Le volet éducatif demeure très présent dans les préoccupations du chef. Entre les répétitions et les représentations des productions qu'il dirige à Bonn cette saison, il trouve le temps d'enseigner à son élève en direction d'orchestre au conservatoire de Montréal, Thomas Le Duc-Moreau, qui le considère comme son mentor. «J'aurai la chance de le suivre en Europe avec le Deutsche Oper de Berlin en février!», se réjouit l'élève.
En 2016, le maestro a aussi accueilli des stagiaires du  conservatoire trifluvien au sein de l'OSTR, et s'est impliqué dans la cinquième année du projet Classe en résidence, permettant à des élèves du primaire d'être parrainés par des musiciens et d'assister à des ateliers et des classes de maître, ainsi qu'à une répétition et un concert de l'orchestre.

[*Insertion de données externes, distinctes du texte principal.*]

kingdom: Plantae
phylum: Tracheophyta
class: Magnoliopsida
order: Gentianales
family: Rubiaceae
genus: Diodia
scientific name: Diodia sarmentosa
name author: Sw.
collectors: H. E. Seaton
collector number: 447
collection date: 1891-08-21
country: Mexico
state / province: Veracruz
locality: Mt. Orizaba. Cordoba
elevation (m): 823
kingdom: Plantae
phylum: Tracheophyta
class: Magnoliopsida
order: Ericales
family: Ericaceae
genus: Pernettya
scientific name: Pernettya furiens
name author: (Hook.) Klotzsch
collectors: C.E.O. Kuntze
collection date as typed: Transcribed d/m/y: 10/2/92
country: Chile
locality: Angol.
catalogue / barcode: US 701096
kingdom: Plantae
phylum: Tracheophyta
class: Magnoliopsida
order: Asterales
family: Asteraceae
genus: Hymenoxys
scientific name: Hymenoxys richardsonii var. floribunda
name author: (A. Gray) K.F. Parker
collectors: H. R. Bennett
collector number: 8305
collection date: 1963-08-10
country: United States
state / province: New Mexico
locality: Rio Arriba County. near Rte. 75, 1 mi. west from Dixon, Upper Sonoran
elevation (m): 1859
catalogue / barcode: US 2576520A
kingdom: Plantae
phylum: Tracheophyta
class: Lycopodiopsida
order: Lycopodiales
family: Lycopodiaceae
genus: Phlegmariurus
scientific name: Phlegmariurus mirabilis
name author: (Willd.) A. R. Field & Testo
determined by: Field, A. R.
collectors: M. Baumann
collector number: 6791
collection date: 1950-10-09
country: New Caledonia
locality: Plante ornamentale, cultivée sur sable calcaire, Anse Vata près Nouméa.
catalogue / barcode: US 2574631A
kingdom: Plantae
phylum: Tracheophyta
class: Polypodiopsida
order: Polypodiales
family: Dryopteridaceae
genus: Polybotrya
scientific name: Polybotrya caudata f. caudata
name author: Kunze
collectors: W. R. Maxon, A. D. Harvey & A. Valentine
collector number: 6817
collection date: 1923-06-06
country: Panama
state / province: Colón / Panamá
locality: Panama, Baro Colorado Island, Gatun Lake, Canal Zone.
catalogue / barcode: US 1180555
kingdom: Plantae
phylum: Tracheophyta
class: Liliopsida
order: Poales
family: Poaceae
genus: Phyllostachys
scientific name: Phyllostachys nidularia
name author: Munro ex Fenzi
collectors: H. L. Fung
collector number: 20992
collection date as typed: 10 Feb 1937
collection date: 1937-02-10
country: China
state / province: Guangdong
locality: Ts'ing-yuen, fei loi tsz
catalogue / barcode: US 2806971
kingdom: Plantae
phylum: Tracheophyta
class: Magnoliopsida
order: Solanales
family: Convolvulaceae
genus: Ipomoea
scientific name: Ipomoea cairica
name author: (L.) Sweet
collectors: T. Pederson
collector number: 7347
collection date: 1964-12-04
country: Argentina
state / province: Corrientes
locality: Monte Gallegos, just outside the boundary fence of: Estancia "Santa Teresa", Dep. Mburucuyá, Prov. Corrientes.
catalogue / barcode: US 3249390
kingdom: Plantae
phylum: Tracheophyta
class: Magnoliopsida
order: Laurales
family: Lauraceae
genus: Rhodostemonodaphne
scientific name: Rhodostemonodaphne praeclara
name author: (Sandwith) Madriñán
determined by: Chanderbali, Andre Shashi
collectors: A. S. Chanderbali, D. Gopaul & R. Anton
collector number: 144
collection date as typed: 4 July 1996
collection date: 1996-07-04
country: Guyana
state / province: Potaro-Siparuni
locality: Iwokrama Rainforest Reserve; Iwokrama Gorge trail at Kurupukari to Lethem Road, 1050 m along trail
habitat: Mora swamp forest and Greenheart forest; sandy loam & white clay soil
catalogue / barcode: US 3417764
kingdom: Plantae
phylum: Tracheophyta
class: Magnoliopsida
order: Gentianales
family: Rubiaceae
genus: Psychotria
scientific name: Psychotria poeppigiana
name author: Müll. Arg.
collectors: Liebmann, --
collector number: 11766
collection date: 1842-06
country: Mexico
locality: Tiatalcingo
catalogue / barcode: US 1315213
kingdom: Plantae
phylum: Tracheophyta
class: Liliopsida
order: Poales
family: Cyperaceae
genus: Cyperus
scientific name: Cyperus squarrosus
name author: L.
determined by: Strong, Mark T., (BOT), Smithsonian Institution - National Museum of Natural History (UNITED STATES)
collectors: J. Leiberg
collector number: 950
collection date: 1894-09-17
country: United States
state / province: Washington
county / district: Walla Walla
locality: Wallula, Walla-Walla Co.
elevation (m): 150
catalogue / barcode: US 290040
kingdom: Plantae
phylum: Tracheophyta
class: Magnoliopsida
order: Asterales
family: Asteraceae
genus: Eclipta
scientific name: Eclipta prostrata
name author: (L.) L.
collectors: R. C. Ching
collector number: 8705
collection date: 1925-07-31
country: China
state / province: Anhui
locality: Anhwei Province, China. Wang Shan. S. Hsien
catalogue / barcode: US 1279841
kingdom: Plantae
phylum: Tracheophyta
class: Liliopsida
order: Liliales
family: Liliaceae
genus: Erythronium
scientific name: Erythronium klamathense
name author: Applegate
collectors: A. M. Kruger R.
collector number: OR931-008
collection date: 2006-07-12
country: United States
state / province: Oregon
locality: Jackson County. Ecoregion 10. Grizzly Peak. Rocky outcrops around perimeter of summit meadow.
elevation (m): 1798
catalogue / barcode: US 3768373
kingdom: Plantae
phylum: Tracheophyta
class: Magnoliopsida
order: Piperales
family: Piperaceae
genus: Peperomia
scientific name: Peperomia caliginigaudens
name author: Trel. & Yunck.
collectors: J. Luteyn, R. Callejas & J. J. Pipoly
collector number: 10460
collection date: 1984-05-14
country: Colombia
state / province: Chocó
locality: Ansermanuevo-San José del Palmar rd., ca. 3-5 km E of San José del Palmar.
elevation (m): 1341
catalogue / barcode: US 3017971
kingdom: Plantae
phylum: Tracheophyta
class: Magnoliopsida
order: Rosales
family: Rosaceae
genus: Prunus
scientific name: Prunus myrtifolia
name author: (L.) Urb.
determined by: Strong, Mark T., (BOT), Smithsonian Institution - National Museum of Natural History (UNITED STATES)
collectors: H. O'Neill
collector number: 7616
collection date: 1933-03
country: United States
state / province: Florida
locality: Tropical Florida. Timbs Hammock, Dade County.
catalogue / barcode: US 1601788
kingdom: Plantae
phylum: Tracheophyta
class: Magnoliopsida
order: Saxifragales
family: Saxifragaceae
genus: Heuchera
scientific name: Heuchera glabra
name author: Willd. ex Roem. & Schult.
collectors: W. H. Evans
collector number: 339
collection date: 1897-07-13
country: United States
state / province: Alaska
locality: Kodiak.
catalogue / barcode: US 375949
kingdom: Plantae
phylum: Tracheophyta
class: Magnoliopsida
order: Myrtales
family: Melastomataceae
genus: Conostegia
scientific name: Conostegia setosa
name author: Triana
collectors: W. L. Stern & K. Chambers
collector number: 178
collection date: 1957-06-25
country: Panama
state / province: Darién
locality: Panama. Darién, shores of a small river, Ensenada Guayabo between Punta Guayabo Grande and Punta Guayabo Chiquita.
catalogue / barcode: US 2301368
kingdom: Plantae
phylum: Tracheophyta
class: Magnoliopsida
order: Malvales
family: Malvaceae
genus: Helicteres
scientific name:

En novembre dernier, avec le nouveau projet OSTR_web, 300 élèves de la Mauricie ont reçu les musiciens de l'OSTR et leur chef dans leur classe et ont échangé avec eux via une webdiffusion sur les tableaux interactifs.
«La relève en musique lui tient énormément à coeur. Il est très généreux de son temps compte tenu de son horaire hyper chargé! Il n'hésite pas à faire de la place aux plus jeunes chaque fois qu'il le peut. Il a aidé de nombreux jeunes musiciens et chanteurs à faire progresser leur carrière autant ici qu'en Europe. Il n'est donc pas surprenant qu'il ait une étroite collaboration avec le conservatoire! Il prend également le temps d'aller rencontrer les enfants dans les écoles avec notre programme de Classe en résidence et il ne cesse de réitérer l'importance de mettre les enfants en contact avec la musique, d'où la création de l'OSTR_web», confirme la directrice générale de l'OSTR Natalie Rousseau.
Celle-ci perçoit Jacques Lacombe comme un «grand perfectionniste» inspirant et stimulant pour les musiciens et ajoute les qualités «sympathique, généreux, imaginatif et créatif» dans son appréciation du maestro. Jean-Marc Vanasse considère que le chef «a élevé le niveau de professionnalisme de l'OSTR». «On peut le constater à chaque concert en remarquant le niveau de difficulté des oeuvres. À chaque fois il augmente le degré. Je suis certain que Jacques n'aurait pas honte d'amener l'OSTR et son choeur à Montréal ou ailleurs pourfaire les Requiem de Mozart ou de Brahms ou d'autres grandes oeuvres.» 
«Il cherche à donner à Trois-Rivières des concerts qu'on ne retrouverait normalement que dans des grandes salles de grandes villes. Et ça, j'espère que les gens de Trois-Rivières vont un jour le reconnaître. À l'échelle mondiale c'est un grand musicien, très reconnu comme chef», conclut M. Vanasse.